In order to manage these challenges, organizations from financial services to healthcare are increasing their use of automation. For example, 81% of IT teams will automate more tasks so that team members will have more time to spend on projects that drive innovation.
It’s not just IT tasks that are being automated, either. According to a Gartner report, the top three DX goals for CIOs are:
- Modernizing legacy systems
- Migrating applications to the cloud
- Automating business processes
The use of automation has been on an upward trend for several years. Automating manual processes helps reduce errors, providing reliability, and enables IT to accomplish more with less by making processes more efficient while minimizing manual interactions — giving IT more time to spend on everything else.
However, the goal of automation has changed as a result of the novel coronavirus. In 2019, the main drivers of automation were cost reduction and performance improvements; in 2021, the main drivers of automation will be business resilience, reduced risk, and faster decision-making, according to research by Bain & Company.
Automation can save IT time and make day-to-day operations more reliable and efficient. But those aren’t the only issues IT is dealing with. Digital ecosystems are increasingly complex, and as we’ve seen, data silos and integration challenges remain two of the biggest hurdles for DX.
Many automation tools are designed for narrow use cases, offering limited functionality for managing end-to-end processes. As a result, many IT teams are using up to eight separate automation tools (including RPA, job schedulers, and custom applications) that are “deployed and utilized in silos, and may be duplicated,” according to Gartner.

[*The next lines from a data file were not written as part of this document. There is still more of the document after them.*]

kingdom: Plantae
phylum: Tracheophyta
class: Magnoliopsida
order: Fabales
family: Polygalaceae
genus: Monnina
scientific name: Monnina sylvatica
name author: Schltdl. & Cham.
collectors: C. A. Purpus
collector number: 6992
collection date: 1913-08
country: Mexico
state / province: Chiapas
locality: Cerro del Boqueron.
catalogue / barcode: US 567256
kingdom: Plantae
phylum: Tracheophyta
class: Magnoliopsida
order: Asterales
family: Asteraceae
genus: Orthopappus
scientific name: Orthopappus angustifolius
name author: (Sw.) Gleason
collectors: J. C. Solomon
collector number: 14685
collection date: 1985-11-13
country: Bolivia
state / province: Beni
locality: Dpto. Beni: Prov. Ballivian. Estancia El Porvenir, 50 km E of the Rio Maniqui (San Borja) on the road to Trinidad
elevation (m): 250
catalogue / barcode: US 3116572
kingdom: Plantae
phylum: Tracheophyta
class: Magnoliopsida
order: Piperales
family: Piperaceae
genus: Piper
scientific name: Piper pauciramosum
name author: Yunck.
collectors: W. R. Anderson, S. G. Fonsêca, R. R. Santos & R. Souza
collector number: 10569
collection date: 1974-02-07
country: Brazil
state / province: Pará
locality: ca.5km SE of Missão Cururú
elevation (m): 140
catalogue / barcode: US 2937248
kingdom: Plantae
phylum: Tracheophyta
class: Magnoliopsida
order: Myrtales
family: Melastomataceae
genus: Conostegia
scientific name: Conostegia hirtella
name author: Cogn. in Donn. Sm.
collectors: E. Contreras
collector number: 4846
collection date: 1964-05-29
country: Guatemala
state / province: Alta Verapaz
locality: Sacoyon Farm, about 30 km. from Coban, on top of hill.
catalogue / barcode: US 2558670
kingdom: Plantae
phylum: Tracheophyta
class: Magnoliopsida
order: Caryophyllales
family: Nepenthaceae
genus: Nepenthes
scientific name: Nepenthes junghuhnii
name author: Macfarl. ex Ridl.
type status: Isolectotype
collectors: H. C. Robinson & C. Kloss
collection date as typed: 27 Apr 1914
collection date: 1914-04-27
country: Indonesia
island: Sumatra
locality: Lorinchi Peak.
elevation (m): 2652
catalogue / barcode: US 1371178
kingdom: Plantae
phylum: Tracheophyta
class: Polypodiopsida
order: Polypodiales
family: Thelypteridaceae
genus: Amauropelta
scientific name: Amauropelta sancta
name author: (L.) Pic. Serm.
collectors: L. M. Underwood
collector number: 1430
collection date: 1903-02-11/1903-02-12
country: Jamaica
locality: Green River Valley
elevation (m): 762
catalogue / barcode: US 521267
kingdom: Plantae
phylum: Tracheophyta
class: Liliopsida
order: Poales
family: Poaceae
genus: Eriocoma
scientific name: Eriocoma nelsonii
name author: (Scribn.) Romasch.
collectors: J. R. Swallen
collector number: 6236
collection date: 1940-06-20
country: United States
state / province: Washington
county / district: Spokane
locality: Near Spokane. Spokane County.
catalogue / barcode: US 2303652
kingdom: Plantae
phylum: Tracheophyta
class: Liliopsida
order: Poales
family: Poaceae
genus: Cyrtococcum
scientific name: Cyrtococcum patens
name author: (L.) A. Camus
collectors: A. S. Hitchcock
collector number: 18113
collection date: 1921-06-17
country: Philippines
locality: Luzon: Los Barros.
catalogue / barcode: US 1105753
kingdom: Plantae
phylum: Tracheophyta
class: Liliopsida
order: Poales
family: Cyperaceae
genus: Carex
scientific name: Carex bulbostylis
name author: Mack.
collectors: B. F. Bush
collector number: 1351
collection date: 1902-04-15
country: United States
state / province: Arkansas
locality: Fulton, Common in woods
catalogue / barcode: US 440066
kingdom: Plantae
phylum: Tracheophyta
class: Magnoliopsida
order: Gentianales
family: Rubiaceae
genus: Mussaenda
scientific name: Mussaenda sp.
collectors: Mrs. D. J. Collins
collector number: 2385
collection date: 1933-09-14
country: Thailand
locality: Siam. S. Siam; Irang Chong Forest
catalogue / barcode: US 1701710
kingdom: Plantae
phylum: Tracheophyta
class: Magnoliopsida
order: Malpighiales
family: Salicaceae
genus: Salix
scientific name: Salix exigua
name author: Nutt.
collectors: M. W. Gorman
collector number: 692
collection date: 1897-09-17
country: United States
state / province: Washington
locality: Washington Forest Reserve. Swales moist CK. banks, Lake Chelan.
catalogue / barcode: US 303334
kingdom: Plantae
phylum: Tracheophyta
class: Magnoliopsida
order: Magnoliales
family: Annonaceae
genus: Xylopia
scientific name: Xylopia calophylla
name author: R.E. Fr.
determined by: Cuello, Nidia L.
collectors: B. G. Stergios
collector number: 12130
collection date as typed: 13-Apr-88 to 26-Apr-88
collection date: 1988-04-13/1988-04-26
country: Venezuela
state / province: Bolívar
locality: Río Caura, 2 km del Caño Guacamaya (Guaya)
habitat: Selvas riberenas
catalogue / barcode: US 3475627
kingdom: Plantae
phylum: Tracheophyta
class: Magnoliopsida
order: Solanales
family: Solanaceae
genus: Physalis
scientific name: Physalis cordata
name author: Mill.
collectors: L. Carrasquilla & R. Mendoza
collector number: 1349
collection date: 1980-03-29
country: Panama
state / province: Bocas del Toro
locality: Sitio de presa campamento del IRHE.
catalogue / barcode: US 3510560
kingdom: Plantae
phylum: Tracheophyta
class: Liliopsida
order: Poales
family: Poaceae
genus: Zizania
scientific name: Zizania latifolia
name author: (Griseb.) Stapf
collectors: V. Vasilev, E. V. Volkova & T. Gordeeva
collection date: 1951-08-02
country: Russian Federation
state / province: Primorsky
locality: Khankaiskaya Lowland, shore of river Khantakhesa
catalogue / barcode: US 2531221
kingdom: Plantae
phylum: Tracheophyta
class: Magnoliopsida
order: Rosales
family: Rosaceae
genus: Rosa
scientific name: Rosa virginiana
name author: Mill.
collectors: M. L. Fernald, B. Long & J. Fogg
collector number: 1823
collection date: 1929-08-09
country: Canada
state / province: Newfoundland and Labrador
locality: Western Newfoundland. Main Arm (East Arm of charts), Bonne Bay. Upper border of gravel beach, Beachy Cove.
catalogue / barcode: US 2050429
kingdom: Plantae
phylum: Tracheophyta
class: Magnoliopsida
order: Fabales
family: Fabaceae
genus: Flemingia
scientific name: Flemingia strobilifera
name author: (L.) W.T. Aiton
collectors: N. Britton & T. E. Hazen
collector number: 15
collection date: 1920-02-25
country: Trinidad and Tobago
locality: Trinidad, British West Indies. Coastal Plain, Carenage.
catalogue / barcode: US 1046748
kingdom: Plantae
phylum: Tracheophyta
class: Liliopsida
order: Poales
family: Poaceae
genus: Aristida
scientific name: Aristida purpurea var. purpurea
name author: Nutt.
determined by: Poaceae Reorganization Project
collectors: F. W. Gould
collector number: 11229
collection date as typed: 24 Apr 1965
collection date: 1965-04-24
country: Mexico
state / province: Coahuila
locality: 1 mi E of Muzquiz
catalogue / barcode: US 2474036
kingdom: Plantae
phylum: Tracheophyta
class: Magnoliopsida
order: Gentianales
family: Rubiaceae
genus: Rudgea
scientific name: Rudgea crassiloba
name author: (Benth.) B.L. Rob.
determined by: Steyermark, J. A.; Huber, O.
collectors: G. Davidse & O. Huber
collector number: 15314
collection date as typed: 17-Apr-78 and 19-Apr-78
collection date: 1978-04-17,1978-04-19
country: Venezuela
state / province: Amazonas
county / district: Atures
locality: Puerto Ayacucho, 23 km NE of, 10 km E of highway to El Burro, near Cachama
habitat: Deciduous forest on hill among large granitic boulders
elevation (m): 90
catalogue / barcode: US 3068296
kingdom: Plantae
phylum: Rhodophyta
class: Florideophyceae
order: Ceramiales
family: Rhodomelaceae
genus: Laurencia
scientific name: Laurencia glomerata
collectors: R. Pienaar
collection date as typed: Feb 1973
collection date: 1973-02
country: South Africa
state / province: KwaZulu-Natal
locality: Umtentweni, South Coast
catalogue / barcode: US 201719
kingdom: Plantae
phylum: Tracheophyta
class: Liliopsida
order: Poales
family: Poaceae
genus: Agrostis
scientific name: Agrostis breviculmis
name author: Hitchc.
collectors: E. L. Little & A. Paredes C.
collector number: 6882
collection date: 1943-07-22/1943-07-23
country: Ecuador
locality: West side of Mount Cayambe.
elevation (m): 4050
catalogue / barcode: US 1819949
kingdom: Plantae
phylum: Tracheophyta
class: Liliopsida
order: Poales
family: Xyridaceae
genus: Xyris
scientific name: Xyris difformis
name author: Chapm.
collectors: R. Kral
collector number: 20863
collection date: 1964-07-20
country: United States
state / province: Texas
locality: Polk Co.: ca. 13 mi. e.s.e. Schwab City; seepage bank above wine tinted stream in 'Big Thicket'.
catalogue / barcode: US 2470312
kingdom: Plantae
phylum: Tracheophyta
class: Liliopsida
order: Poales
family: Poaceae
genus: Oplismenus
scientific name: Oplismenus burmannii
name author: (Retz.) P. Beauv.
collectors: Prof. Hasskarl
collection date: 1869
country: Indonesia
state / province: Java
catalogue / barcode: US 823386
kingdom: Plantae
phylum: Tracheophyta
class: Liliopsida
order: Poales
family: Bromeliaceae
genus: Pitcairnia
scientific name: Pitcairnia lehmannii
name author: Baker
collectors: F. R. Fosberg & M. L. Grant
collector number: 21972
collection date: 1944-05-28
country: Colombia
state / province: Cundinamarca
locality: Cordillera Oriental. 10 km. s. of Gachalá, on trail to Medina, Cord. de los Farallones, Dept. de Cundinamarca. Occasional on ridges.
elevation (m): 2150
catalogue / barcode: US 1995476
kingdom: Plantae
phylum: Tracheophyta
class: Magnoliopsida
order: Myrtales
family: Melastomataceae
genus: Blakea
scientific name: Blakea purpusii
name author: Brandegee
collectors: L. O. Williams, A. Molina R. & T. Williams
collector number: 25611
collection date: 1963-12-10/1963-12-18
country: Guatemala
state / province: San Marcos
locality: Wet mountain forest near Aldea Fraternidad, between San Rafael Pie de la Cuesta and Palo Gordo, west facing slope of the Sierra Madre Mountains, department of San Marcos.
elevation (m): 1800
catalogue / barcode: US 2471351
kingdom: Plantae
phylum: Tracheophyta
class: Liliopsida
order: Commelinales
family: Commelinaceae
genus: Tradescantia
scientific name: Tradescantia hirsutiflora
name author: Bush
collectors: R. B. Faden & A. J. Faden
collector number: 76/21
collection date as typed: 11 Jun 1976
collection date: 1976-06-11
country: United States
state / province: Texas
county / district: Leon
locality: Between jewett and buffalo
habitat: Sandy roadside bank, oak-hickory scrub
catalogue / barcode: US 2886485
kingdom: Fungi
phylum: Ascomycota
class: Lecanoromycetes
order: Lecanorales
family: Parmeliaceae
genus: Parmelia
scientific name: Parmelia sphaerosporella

In order to drive integration and reduce complexity, IT teams are moving toward extensible automation platforms that provide API adapters. These adapters support low-code automation, enabling IT to rapidly integrate new tools and technologies, such as AI and machine learning to improve data analytics, into existing processes. Or to develop new processes that support innovative services.
MuleSoft’s 2020 Connectivity Benchmark Report found that 60% of IT leaders consider API integrations to be critical to DX, while IT teams with API connectivity are 69% less likely to face significant integration challenges.
With extensible, end-to-end process automation, IT teams can provide the operational resiliency organizations are demanding, while reducing complexity and enabling successful DX.